**YOUR GOAL**
Produce word for word the lines of the data below running from the one that has "(474, 327) = (625, 363): brown" to the one that has "(571, 212) = (817, 340): grey", inclusive, and no others.

**PROVIDED MATERIAL**
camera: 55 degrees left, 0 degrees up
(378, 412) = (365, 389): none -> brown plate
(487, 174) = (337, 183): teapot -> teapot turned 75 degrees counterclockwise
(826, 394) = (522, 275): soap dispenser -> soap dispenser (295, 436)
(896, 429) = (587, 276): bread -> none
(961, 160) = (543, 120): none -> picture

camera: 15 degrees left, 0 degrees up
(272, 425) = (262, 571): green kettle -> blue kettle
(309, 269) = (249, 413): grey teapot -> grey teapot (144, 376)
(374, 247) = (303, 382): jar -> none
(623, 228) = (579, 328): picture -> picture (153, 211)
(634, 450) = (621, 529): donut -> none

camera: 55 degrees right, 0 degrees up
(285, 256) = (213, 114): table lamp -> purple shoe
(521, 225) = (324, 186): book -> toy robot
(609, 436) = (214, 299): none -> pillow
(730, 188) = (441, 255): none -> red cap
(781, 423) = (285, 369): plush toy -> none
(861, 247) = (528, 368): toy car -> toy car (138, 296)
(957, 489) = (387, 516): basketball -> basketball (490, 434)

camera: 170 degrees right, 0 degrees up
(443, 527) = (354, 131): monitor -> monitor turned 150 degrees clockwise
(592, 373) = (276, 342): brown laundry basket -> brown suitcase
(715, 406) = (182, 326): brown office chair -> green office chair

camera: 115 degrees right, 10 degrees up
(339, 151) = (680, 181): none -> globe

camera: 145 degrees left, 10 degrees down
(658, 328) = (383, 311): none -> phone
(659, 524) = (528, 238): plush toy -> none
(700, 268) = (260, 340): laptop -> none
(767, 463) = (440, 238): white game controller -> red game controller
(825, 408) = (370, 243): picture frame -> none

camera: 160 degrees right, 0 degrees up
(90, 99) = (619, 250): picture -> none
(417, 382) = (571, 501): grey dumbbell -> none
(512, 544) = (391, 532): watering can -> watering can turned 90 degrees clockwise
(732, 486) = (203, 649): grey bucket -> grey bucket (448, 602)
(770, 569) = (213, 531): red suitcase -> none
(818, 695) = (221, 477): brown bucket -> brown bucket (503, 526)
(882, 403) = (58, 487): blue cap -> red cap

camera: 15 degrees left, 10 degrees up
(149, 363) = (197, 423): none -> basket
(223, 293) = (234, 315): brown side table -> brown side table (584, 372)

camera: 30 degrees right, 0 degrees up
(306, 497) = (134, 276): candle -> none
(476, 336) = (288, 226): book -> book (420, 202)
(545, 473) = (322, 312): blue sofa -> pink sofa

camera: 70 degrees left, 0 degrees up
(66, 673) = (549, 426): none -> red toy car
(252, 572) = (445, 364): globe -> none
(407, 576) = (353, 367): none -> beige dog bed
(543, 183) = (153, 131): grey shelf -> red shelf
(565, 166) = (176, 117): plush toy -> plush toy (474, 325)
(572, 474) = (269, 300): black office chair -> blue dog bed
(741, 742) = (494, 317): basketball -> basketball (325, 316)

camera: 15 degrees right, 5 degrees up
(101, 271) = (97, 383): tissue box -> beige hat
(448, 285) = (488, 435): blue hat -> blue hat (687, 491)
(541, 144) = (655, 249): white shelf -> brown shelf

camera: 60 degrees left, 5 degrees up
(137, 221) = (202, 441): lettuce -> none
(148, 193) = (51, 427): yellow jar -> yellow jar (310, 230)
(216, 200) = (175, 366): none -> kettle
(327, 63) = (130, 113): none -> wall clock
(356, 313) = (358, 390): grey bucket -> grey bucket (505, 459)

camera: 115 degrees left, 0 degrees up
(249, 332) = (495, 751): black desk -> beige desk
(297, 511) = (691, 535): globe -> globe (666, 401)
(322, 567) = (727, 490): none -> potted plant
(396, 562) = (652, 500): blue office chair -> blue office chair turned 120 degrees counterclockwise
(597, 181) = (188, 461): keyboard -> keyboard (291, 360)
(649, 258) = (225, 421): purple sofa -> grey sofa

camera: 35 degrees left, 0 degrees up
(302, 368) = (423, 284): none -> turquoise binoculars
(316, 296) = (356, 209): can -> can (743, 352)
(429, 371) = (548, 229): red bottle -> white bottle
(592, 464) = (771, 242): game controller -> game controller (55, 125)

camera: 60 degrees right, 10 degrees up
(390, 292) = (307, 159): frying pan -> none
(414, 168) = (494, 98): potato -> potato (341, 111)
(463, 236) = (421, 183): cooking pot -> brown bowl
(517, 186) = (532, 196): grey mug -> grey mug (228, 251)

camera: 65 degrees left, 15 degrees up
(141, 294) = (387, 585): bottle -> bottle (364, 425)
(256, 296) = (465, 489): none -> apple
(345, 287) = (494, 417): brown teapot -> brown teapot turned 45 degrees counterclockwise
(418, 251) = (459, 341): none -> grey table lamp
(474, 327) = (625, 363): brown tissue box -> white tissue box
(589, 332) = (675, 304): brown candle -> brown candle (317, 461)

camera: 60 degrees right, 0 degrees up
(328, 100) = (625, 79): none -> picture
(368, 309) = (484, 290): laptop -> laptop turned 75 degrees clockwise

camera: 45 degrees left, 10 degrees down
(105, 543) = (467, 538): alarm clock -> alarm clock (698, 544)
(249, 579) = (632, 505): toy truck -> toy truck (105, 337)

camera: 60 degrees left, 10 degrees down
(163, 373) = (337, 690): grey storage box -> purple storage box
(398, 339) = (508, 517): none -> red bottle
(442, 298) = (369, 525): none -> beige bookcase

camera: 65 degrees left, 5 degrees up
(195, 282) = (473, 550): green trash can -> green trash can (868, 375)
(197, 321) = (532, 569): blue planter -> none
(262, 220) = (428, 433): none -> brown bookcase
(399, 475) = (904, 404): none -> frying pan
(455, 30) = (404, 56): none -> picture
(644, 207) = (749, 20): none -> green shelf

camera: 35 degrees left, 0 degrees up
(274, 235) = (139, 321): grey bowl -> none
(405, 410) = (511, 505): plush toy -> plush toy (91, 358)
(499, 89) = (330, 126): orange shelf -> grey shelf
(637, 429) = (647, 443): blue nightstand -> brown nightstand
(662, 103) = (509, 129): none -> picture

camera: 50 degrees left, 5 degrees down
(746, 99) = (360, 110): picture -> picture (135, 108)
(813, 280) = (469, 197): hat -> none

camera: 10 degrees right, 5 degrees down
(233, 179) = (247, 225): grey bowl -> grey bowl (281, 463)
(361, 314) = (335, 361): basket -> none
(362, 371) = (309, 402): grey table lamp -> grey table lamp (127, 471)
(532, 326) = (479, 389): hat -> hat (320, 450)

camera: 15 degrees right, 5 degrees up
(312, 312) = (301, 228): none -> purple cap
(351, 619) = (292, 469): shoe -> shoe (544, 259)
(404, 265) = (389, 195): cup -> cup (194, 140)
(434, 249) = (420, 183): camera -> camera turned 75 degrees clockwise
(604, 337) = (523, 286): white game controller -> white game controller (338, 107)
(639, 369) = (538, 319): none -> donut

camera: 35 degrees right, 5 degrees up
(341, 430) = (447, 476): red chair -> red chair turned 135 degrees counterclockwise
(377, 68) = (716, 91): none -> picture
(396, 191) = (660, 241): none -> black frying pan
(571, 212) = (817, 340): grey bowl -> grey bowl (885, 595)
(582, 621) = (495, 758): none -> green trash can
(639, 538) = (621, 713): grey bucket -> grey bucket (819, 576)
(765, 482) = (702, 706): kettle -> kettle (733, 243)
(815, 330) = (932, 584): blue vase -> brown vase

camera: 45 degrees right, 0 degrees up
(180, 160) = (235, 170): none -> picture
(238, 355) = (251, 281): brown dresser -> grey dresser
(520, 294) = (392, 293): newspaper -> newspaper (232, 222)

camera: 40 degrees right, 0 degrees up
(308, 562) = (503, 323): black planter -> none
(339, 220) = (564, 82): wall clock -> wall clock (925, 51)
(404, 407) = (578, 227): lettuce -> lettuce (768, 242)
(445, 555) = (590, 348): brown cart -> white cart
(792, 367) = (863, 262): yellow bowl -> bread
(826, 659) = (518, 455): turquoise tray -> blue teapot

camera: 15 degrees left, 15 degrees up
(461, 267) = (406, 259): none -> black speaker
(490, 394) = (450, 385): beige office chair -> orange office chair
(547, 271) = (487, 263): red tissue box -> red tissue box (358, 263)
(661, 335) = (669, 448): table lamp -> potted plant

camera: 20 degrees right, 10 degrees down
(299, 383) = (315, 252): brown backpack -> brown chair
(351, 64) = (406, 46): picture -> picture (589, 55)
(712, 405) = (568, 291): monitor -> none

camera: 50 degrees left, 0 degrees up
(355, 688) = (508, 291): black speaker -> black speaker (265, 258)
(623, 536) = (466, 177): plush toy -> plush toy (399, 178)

**OUTPUT**
(474, 327) = (625, 363): brown tissue box -> white tissue box
(589, 332) = (675, 304): brown candle -> brown candle (317, 461)

camera: 60 degrees right, 0 degrees up
(328, 100) = (625, 79): none -> picture
(368, 309) = (484, 290): laptop -> laptop turned 75 degrees clockwise

camera: 45 degrees left, 10 degrees down
(105, 543) = (467, 538): alarm clock -> alarm clock (698, 544)
(249, 579) = (632, 505): toy truck -> toy truck (105, 337)

camera: 60 degrees left, 10 degrees down
(163, 373) = (337, 690): grey storage box -> purple storage box
(398, 339) = (508, 517): none -> red bottle
(442, 298) = (369, 525): none -> beige bookcase

camera: 65 degrees left, 5 degrees up
(195, 282) = (473, 550): green trash can -> green trash can (868, 375)
(197, 321) = (532, 569): blue planter -> none
(262, 220) = (428, 433): none -> brown bookcase
(399, 475) = (904, 404): none -> frying pan
(455, 30) = (404, 56): none -> picture
(644, 207) = (749, 20): none -> green shelf

camera: 35 degrees left, 0 degrees up
(274, 235) = (139, 321): grey bowl -> none
(405, 410) = (511, 505): plush toy -> plush toy (91, 358)
(499, 89) = (330, 126): orange shelf -> grey shelf
(637, 429) = (647, 443): blue nightstand -> brown nightstand
(662, 103) = (509, 129): none -> picture

camera: 50 degrees left, 5 degrees down
(746, 99) = (360, 110): picture -> picture (135, 108)
(813, 280) = (469, 197): hat -> none

camera: 10 degrees right, 5 degrees down
(233, 179) = (247, 225): grey bowl -> grey bowl (281, 463)
(361, 314) = (335, 361): basket -> none
(362, 371) = (309, 402): grey table lamp -> grey table lamp (127, 471)
(532, 326) = (479, 389): hat -> hat (320, 450)

camera: 15 degrees right, 5 degrees up
(312, 312) = (301, 228): none -> purple cap
(351, 619) = (292, 469): shoe -> shoe (544, 259)
(404, 265) = (389, 195): cup -> cup (194, 140)
(434, 249) = (420, 183): camera -> camera turned 75 degrees clockwise
(604, 337) = (523, 286): white game controller -> white game controller (338, 107)
(639, 369) = (538, 319): none -> donut

camera: 35 degrees right, 5 degrees up
(341, 430) = (447, 476): red chair -> red chair turned 135 degrees counterclockwise
(377, 68) = (716, 91): none -> picture
(396, 191) = (660, 241): none -> black frying pan
(571, 212) = (817, 340): grey bowl -> grey bowl (885, 595)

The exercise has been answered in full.